Stored items:
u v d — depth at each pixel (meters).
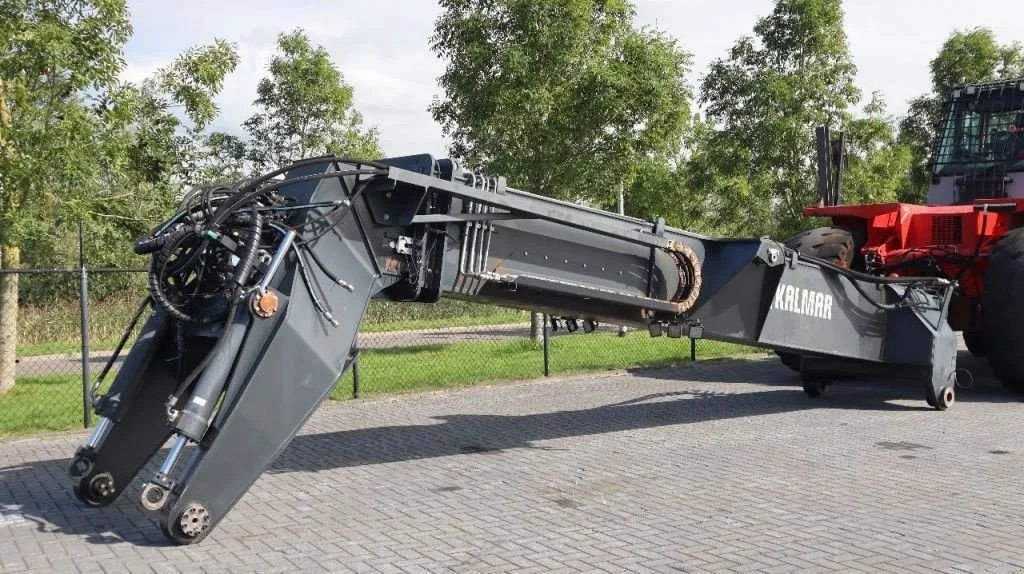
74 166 9.27
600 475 6.54
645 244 6.50
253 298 4.97
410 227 5.71
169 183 11.05
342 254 5.41
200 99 11.26
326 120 19.02
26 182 9.22
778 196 19.83
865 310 8.45
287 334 5.07
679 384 11.05
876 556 4.73
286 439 5.08
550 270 6.27
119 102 9.90
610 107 13.98
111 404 5.51
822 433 7.98
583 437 7.93
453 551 4.86
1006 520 5.38
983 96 10.69
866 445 7.48
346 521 5.43
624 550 4.86
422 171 5.64
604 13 14.71
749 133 19.19
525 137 14.66
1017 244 9.02
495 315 21.77
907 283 8.56
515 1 13.77
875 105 19.52
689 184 20.98
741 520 5.41
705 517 5.47
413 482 6.38
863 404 9.48
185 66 11.29
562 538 5.08
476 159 15.12
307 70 18.72
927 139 26.00
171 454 4.81
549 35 13.88
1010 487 6.14
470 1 14.48
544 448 7.49
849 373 9.19
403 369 12.14
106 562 4.70
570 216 6.09
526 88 13.91
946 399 8.91
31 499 5.97
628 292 6.64
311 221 5.28
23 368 13.60
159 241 5.17
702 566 4.60
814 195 19.25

TASK INSTRUCTIONS:
Reproduce every entry exactly; images stay out.

RESPONSE:
u v d — depth at each pixel (meters).
74 166 9.27
600 475 6.54
645 244 6.50
253 298 4.97
410 227 5.71
169 183 11.05
342 254 5.41
200 99 11.26
326 120 19.02
26 182 9.22
778 196 19.83
865 310 8.45
287 334 5.07
679 384 11.05
876 556 4.73
286 439 5.08
550 270 6.27
119 102 9.90
610 107 13.98
111 404 5.51
822 433 7.98
583 437 7.93
453 551 4.86
1006 520 5.38
983 96 10.69
866 445 7.48
346 521 5.43
624 550 4.86
422 171 5.64
604 13 14.71
749 133 19.19
525 137 14.66
1017 244 9.02
495 315 21.77
907 283 8.56
515 1 13.77
875 105 19.52
689 184 20.98
741 520 5.41
705 517 5.47
413 482 6.38
863 404 9.48
185 66 11.29
562 538 5.08
476 159 15.12
307 70 18.72
927 139 26.00
171 454 4.81
549 35 13.88
1010 487 6.14
470 1 14.48
544 448 7.49
849 373 9.19
403 369 12.14
106 562 4.70
570 216 6.09
526 88 13.91
946 399 8.91
31 499 5.97
628 292 6.64
311 221 5.28
23 368 13.60
159 241 5.17
702 566 4.60
814 195 19.25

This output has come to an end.